Fig 4-2 shows the median house price by month between 2008 and 2014. The median house prices (red dashed line) in June, July, and August are the highest among other months. Therefore, it confirms our early exploration that there’s a clear seasonal trend in house prices, with a peak sometime in the summer. This finding indicates that the season does affect house prices in USA.
Finally, I want to compare three key factors, house cost/income ratio, house age, and crime rate, to the house price.
The most expensive state for homeowners is FL, where they pay 22.3 % of their income in housing costs. Also, the homeowners in the West and Northeast need to pay most of homeowner’s income in the housing costs. In most cases, the higher the house price, the higher the cost/income ratio.

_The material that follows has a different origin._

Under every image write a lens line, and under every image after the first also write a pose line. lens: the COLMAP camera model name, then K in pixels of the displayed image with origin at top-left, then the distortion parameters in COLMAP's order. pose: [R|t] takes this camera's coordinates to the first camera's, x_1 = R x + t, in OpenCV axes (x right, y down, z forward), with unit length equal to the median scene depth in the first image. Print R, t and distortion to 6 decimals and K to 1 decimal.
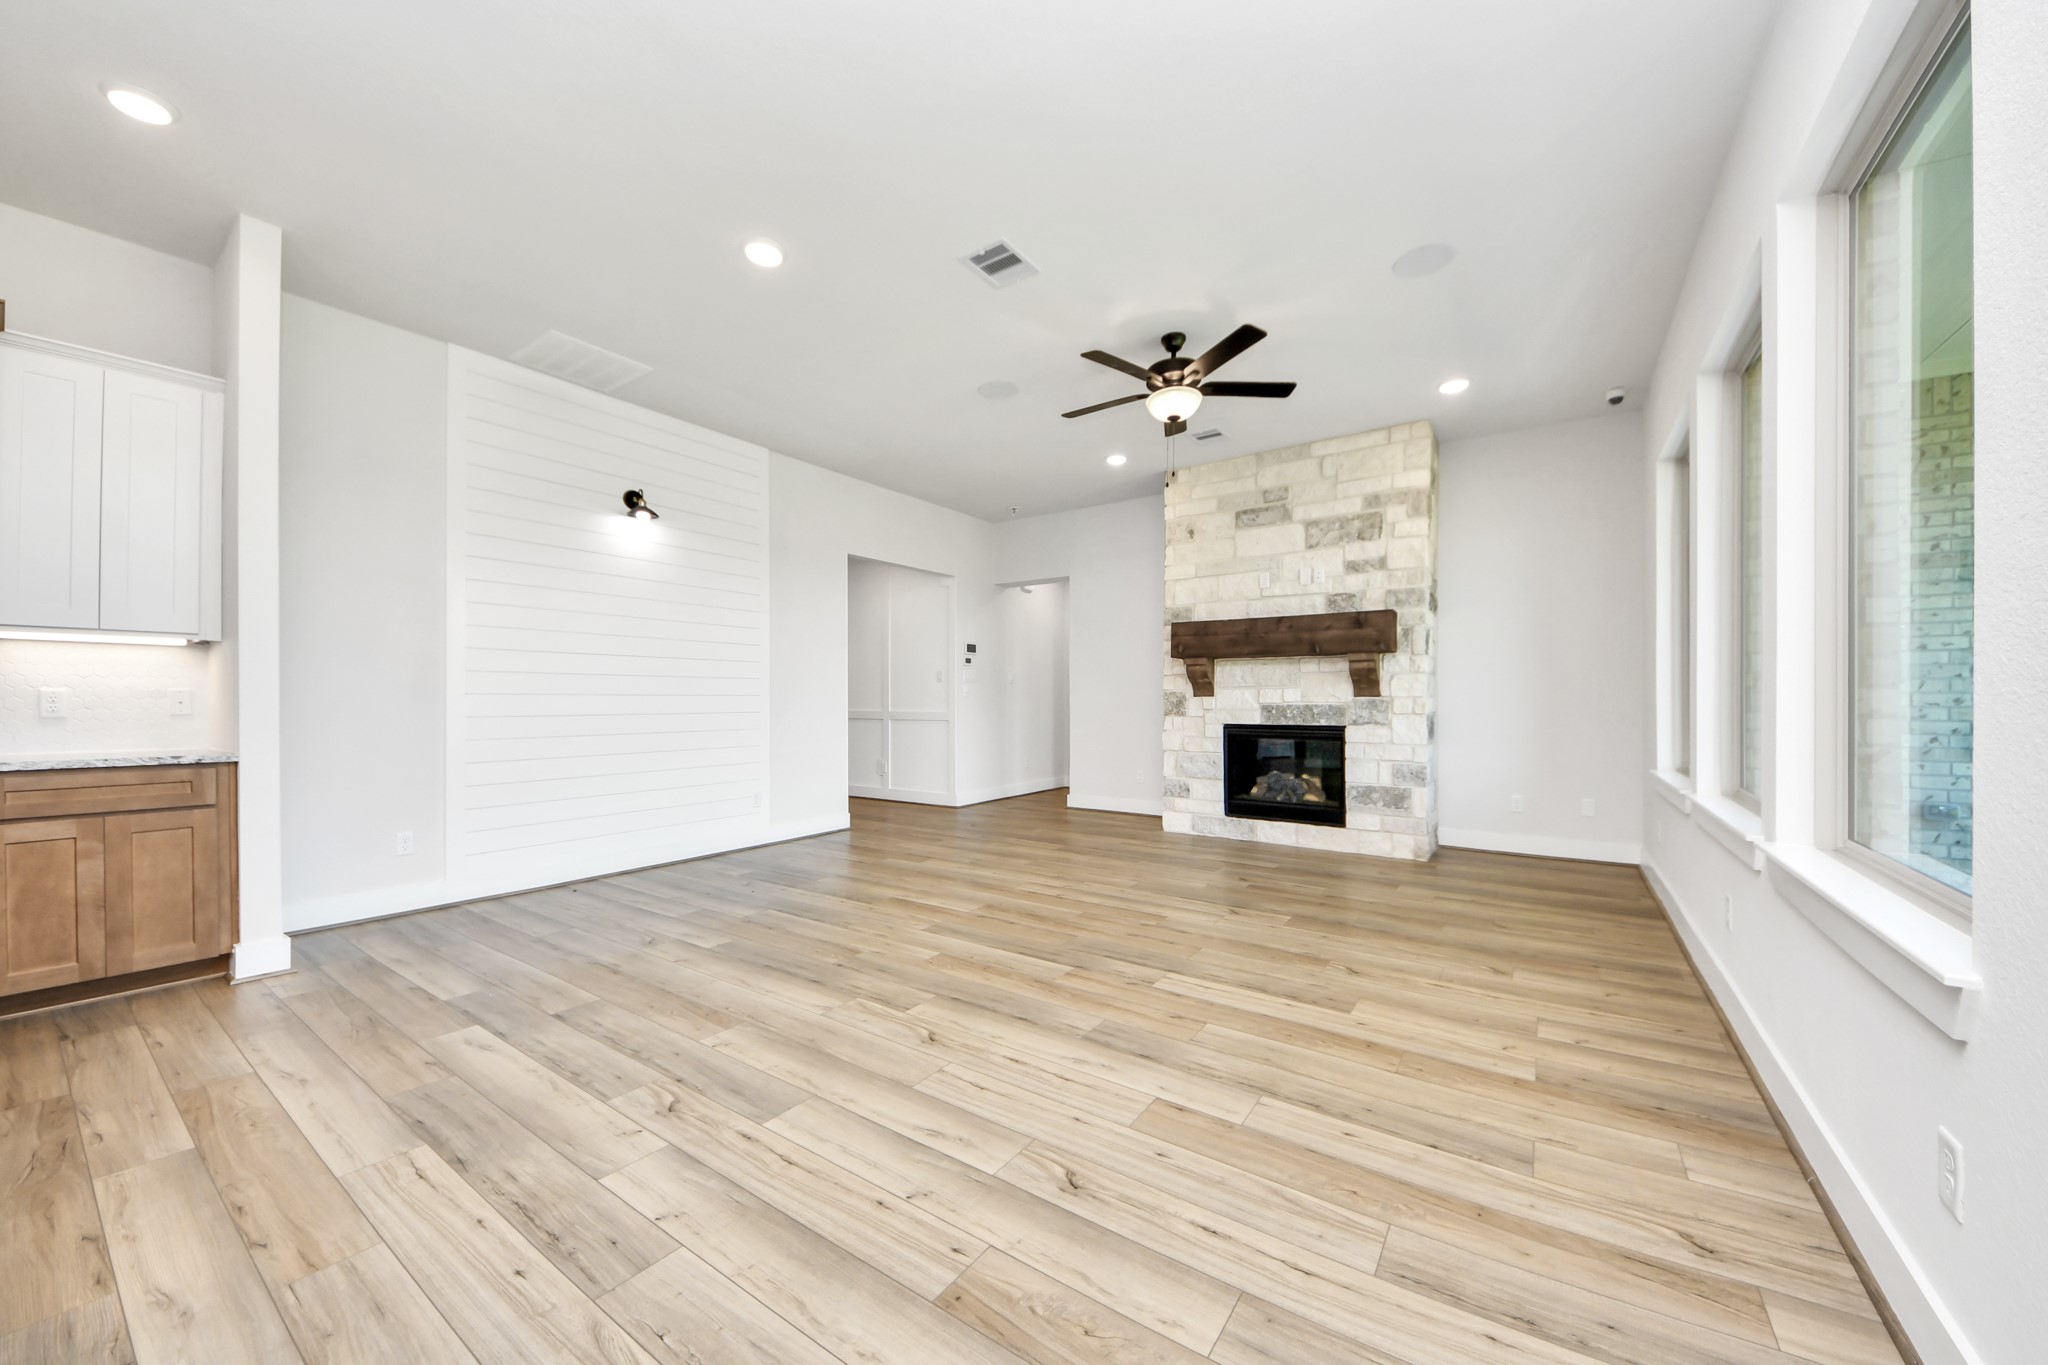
lens RADIAL K [[745.5, 0, 1015.7], [0, 745.5, 698.9], [0, 0, 1]] dist [0.001001, -0.005462]
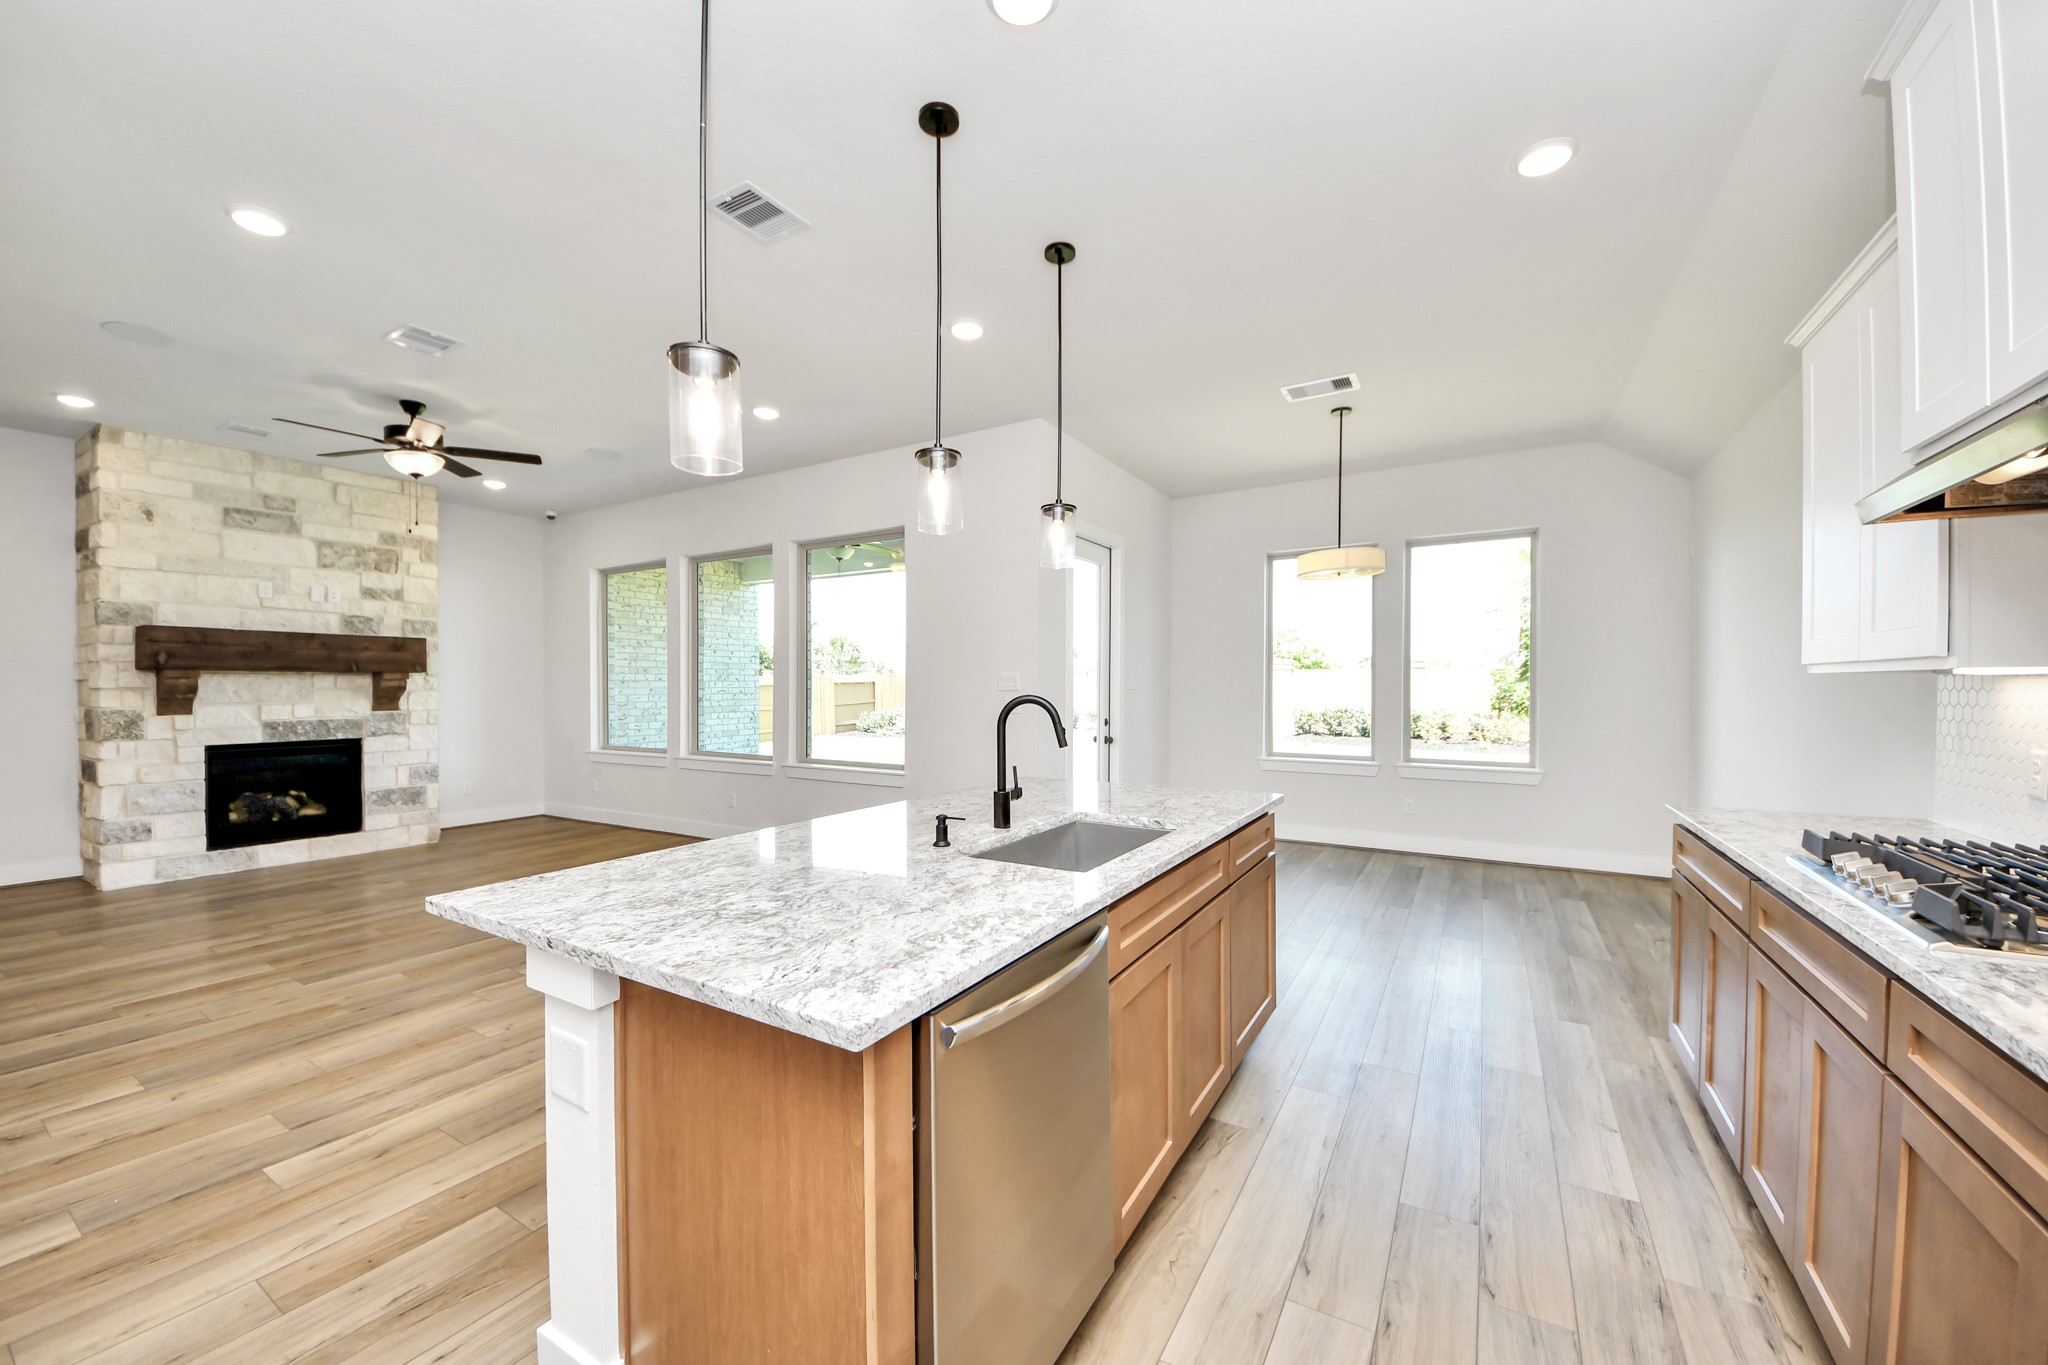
lens RADIAL K [[761.8, 0, 1020.5], [0, 761.8, 686.8], [0, 0, 1]] dist [-0.004794, -0.006857]
pose [[-0.075009, 0.002505, 0.997180, -1.009178], [0.002997, 0.999993, -0.002286, -0.045711], [-0.997178, 0.002817, -0.075016, 0.170046]]
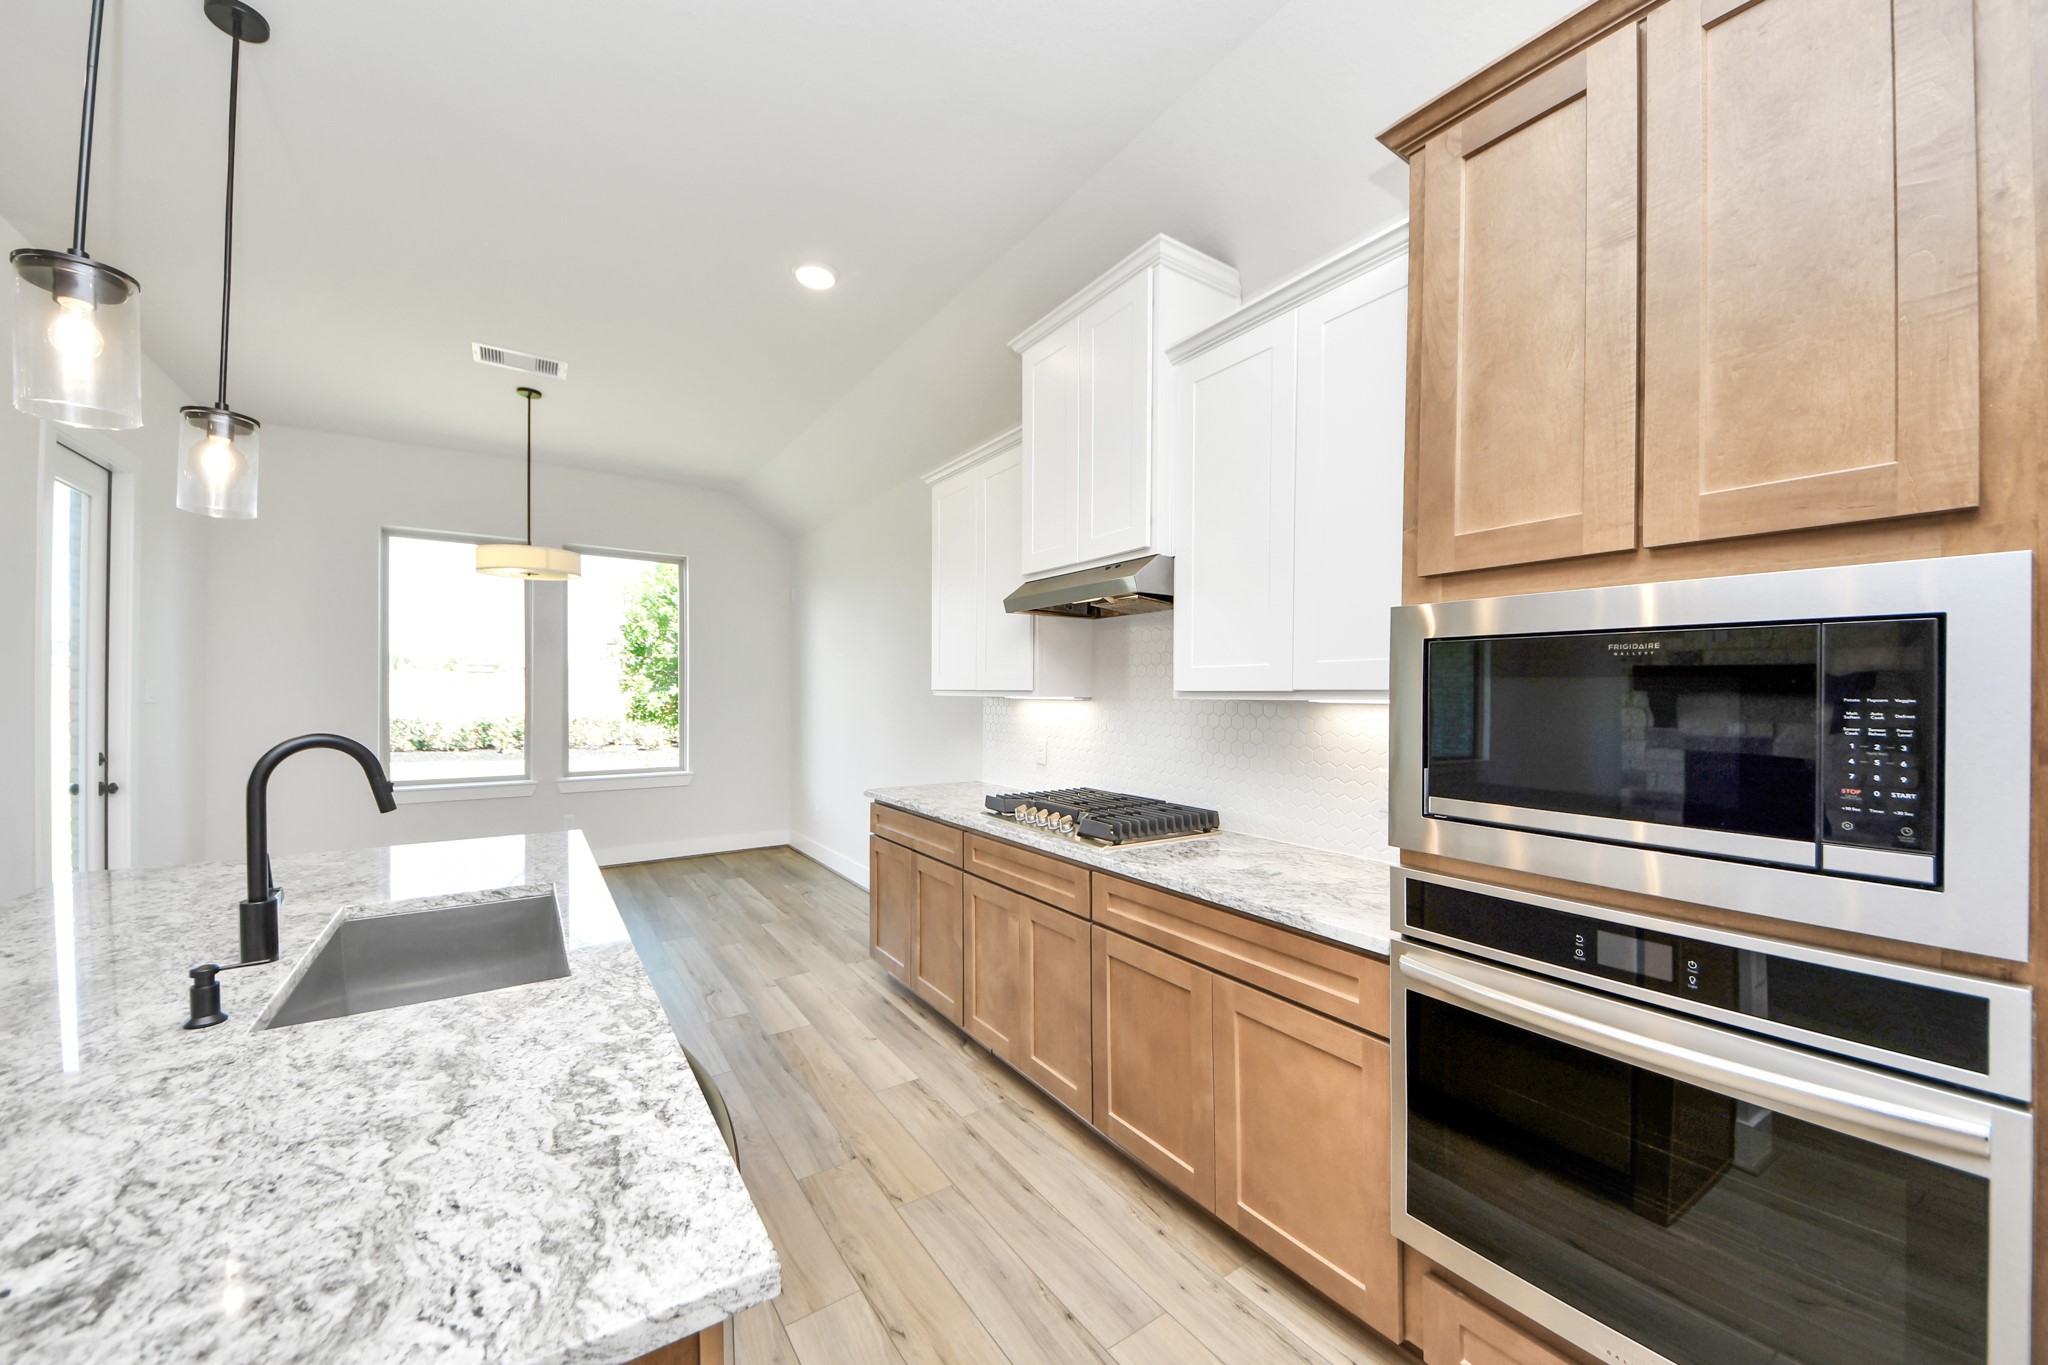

I expected to see new house has a higher sold price, but it seems to be not the case. The general trend was that older house gets higher sold price. Specifically, the Northeast has more old house, but their house prices are much higher than other regions. In contract, the West has more new house, but the house price in most West states are below the national median price.
As expected, the house price is in general inversely proportional to the crime rate. The South states has higher crime rate, while their house prices are much cheaper.
What’s interesting here is that the real estate markets have the trend with demographic features. We can use the median value of house price and the demographic features to found that there are four quadrants in the Fig 4-3.
Generally, the markets in the Northeast and West state are in the top-right corner in Fig 4-3a (or the bottom-right corner in Fig 4-3c). Most of these markets are in “hot economic” states, with high household income and low crime rate. In contrast, most of the South states are in the opposite corner, which has low income and high crime rate. These house markets are relatively cheap. What catches my eye here are the house in these markets are relatively new, so it might be a good idea for future investment.
One of the challenges I had with the data set was to deal with the format from different source. For example, I had a problem with grouping two dataframes by state with different sizes. Also, I found many values that were missing in the house data set from Zillow. Another challenge was to find useful information from data set to compare housing price. I attempted to find the school rating in state, but I can only found the data at the city level.
I was able to extract house price at select cities and states, and monitored the price changes with time. I was especially interested in the comparison of house sold price by month, and found a clear seasonal pattern for house prices. I also was enable to use a linear model to predict the house sold price. Although there are many other factors that can affect house price, the analysis in this project could be a starting point to better understand the real estate price in future.
The real estate price largely depends on neighborhood. It would be interesting to analyze the data at city level. The data for future exploration could be unemployment rate, school rating, distance to major employment centres, accessibility to highways, and etc. However, I found these data sets are not easy to access. If one could obtain these data set, it would give clues of how these features affect house price. This information could be very useful for future investments and exploration.